Rather, experts see larger funds growing by “lifting out” specific teams from other firms to expand to a new strategy or “merge” with a firm with perhaps just hundreds of millions of dollars that is saddled with large fixed costs but has little distribution capability and no longer wants to deal with back-office issues or expensive issues like compliance. They will then work out compensation issues that are aligned with the interests of both firms so that the acquired firm or team does not quit on Day Two.

These are very tricky transaction. The buyer wants to back in and pay little or no money for the hedge fund firm or team. The management team may or may not have an economic interest in the fund and is seeking some sort of retention deal and participation in the profits. “Often the seller is not the proprietor,” says John Marra, transaction services – financial services leader, PwC US and one of the primary authors of PwC’s recently published papers on M&A in the financial services industry. “There are very few single, clean transactions.”

“If there are two successful hedge funds, I can’t see them merging,” says Hufschmid. He says there is nothing for a firm to gain in a merger or equals.

This does not mean hedge fund firms are not interested in growing assets. Freeman explains that many firms have different teams and products and flavors and will always be looking at adding new flavors. “Virtually all of the top 100 firms are looking at how to grow their business,” he says, although he doubts certain firms like quantitative-driven Bridgewater or Renaissance Technologies would do a lift out or bolt on, whereby a firm grabs a small, fledgling firm of, say, two people.

Other buyers could include private equity funds. For example, BlackRock has managed hedge funds since 1996 and has more than $25 billion invested while Blackstone acquired GSO Capital Partners in 2008. Other private equity funds have bought hedge funds of funds.

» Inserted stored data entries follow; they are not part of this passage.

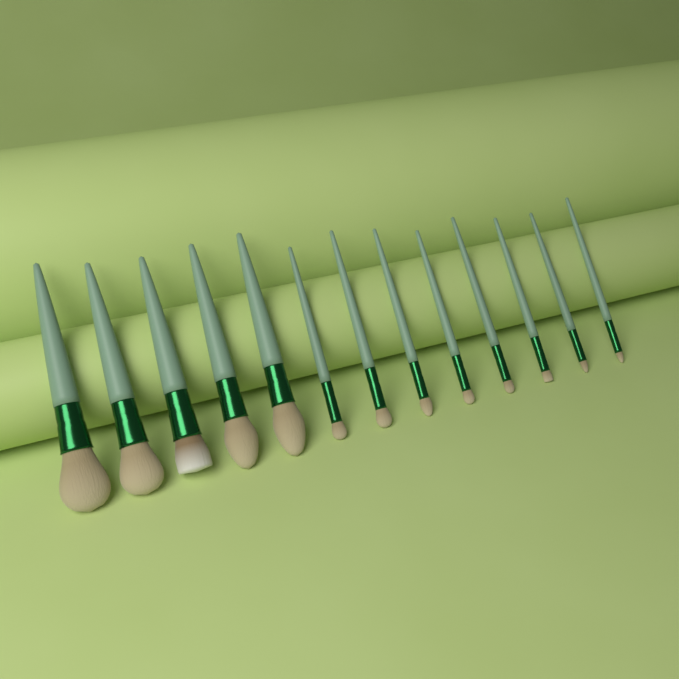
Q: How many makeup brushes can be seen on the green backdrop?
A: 13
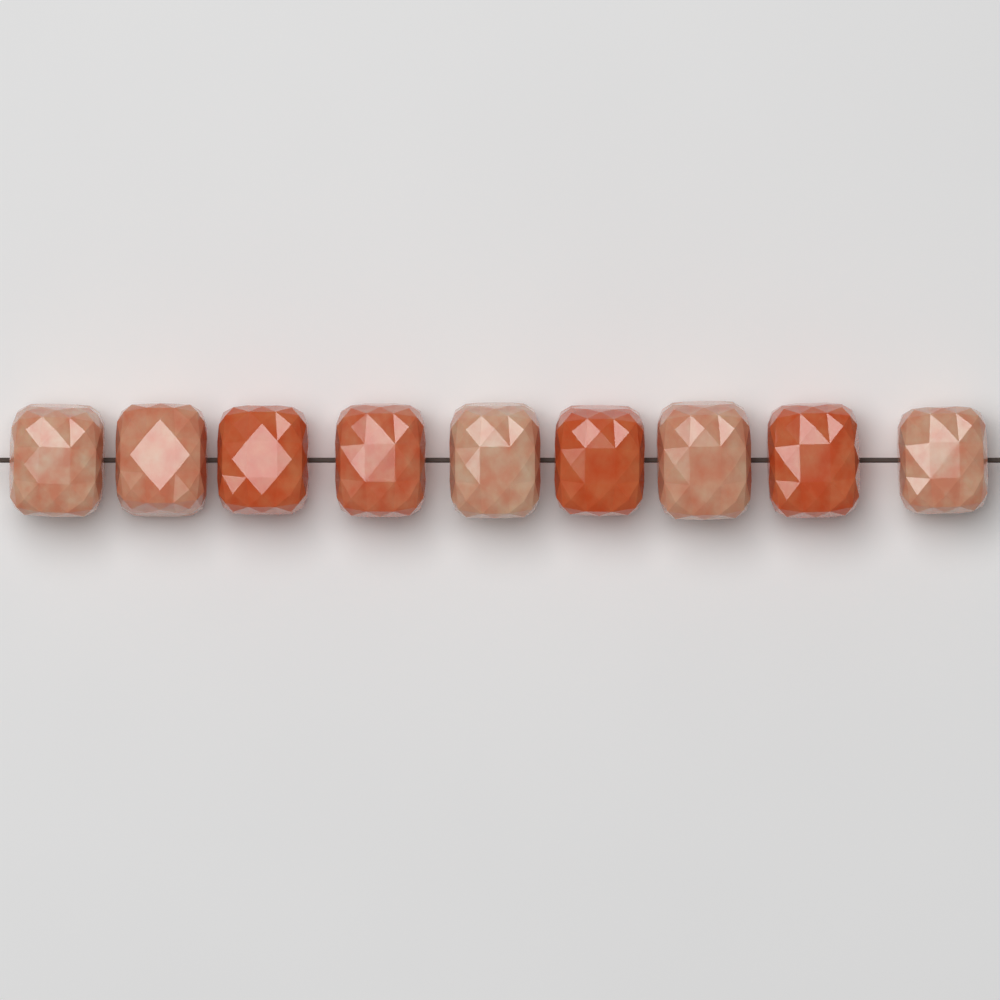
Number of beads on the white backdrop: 9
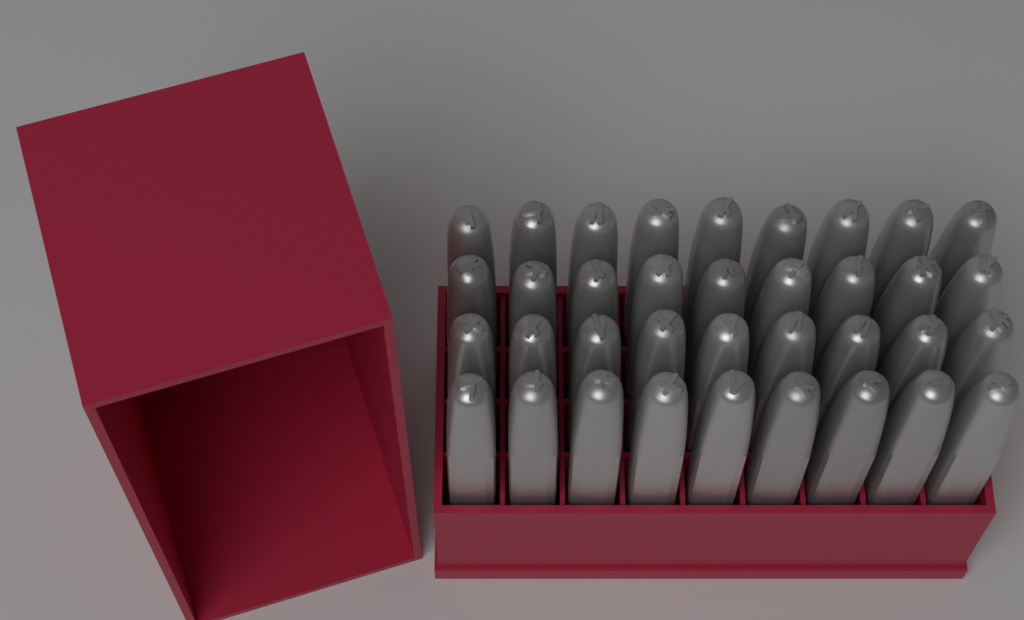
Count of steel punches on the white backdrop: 36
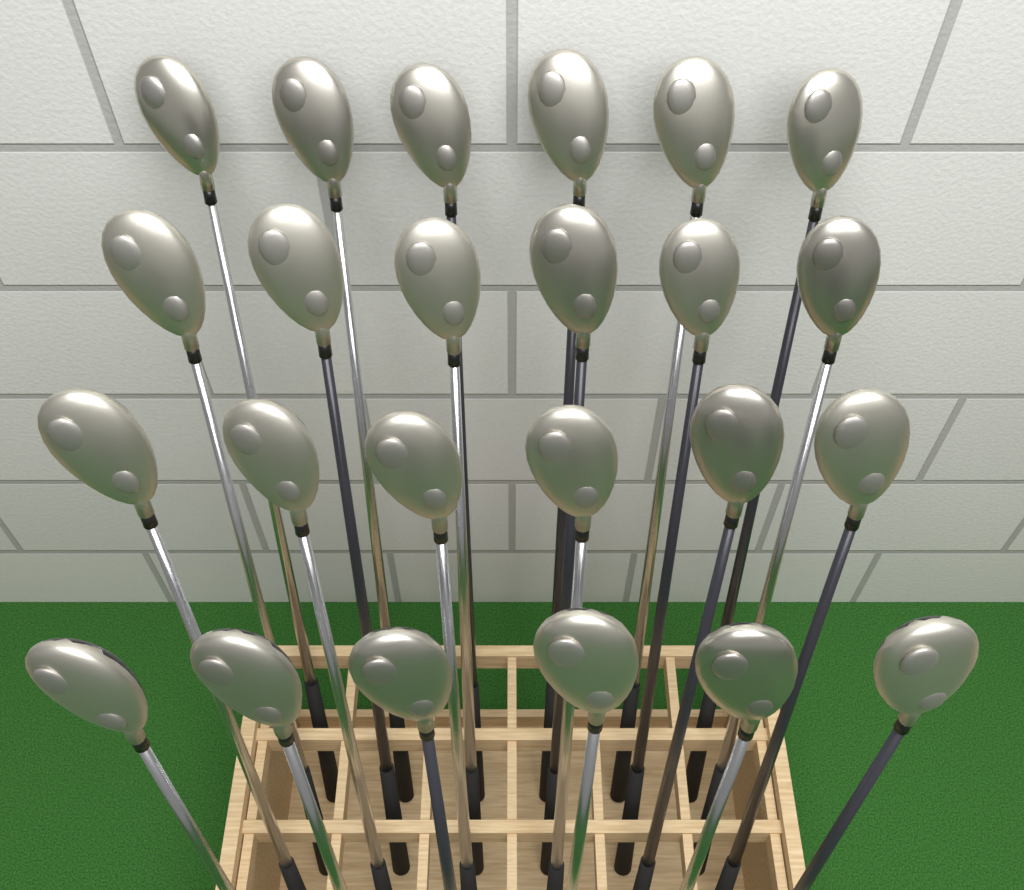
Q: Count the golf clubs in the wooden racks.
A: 24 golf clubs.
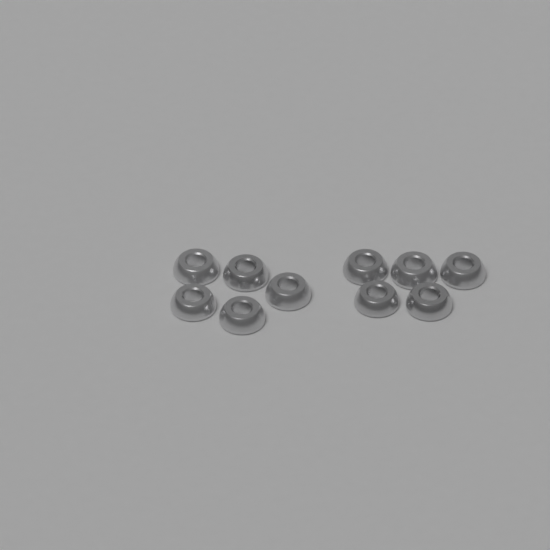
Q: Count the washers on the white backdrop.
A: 10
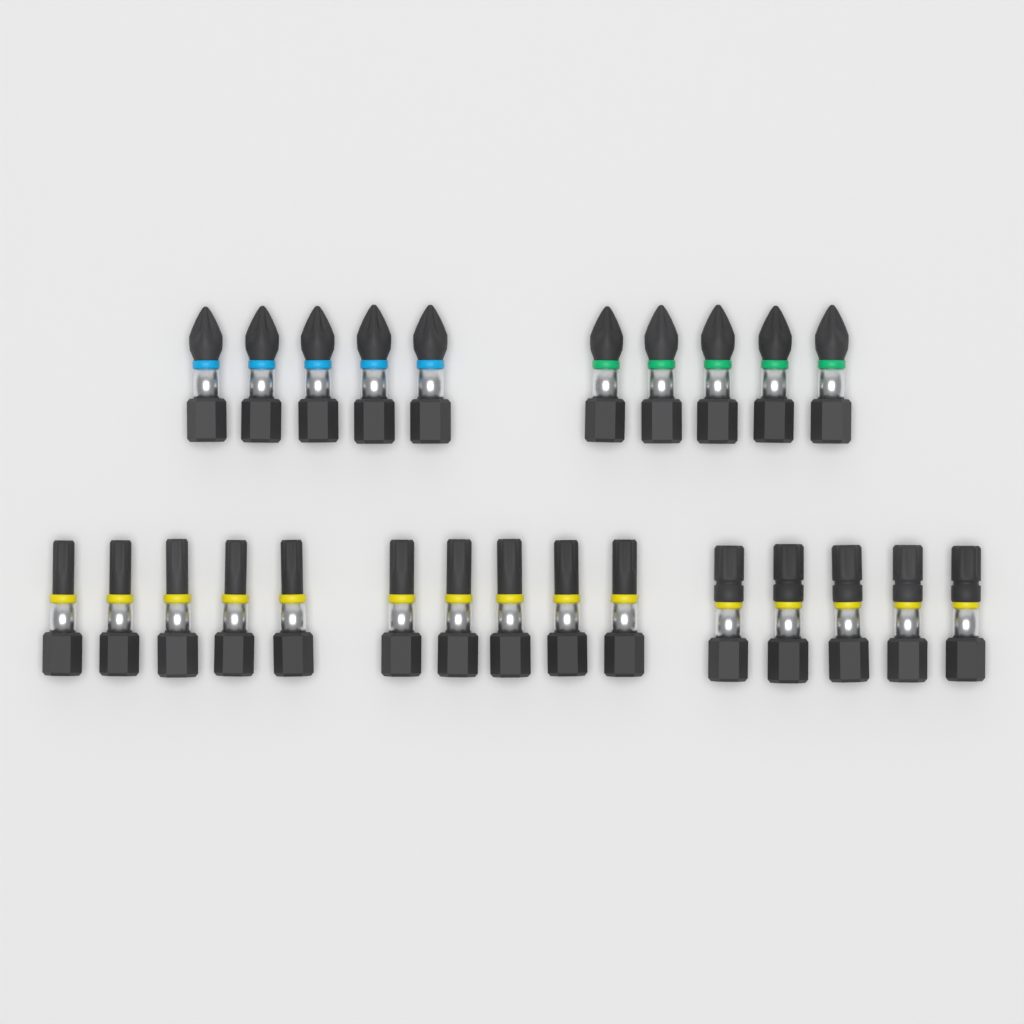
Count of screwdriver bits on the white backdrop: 25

Other financial firms also looking to get into the alternative investment business or add to this business include insurance companies, large asset management firms without a presence in alternative investments are looking at hedge fund firms as well as financial firms not impacted by provisions of Dodd-Frank requiring divestiture of prop trading desks.

Last year, for example, SkyBridge Capital purchased the fund of hedge funds, hedge fund seeding and hedge fund advisory businesses from Citi Alternative Investments LLC.

Other potential buyers of hedge funds include foreign firms, particularly in the UK or Europe. For example, Swiss banking giant Credit Suisse is reportedly looking to purchase Rock Creek Group, a fund of hedge funds company run by Afsaneh Beschloss, the former chief investment officer of the World Bank. “Many investors are looking for many different reasons,” says Murra.

Of course, the diciest issue is whether or not investors in the hedge funds choose to remain with a fund after it is acquired or lifted out. This is critical for the deal to make sense. “Investors have to agree to remain,” stresses Kenneth Heinz, President of Hedge Fund Research.

Indeed, Principal Financial Group’s deal in April to purchase a majority interest in London-based Finisterre Capital, LLP underscores how complex these transactions need to be structured in order to be completed. The insurer and asset manager announced that its wholly-owned subsidiary, Principal Global Investors, agreed to acquire a 51 percent majority stake in Finisterre, an emerging markets investor with about $1.63 billion in assets under management primarily across three funds: Global Opportunity Fund, Sovereign Debt Fund and Credit Fund.

It is initially paying $84.6 million for the majority stake, with a possible additional contingent payment of up to $30 million in 2013. Under the deal, the five partners will retain a significant minority stake in the business and have agreed to put a significant share of their consideration into funds managed by the firm. They will continue to direct the day-to-day operations and will retain authority over fund investment decisions.

“Hedge funds are asset light,” says Heinz. “They are built on intellectual property and depend on continued participation. This is different than taking over a paper company.”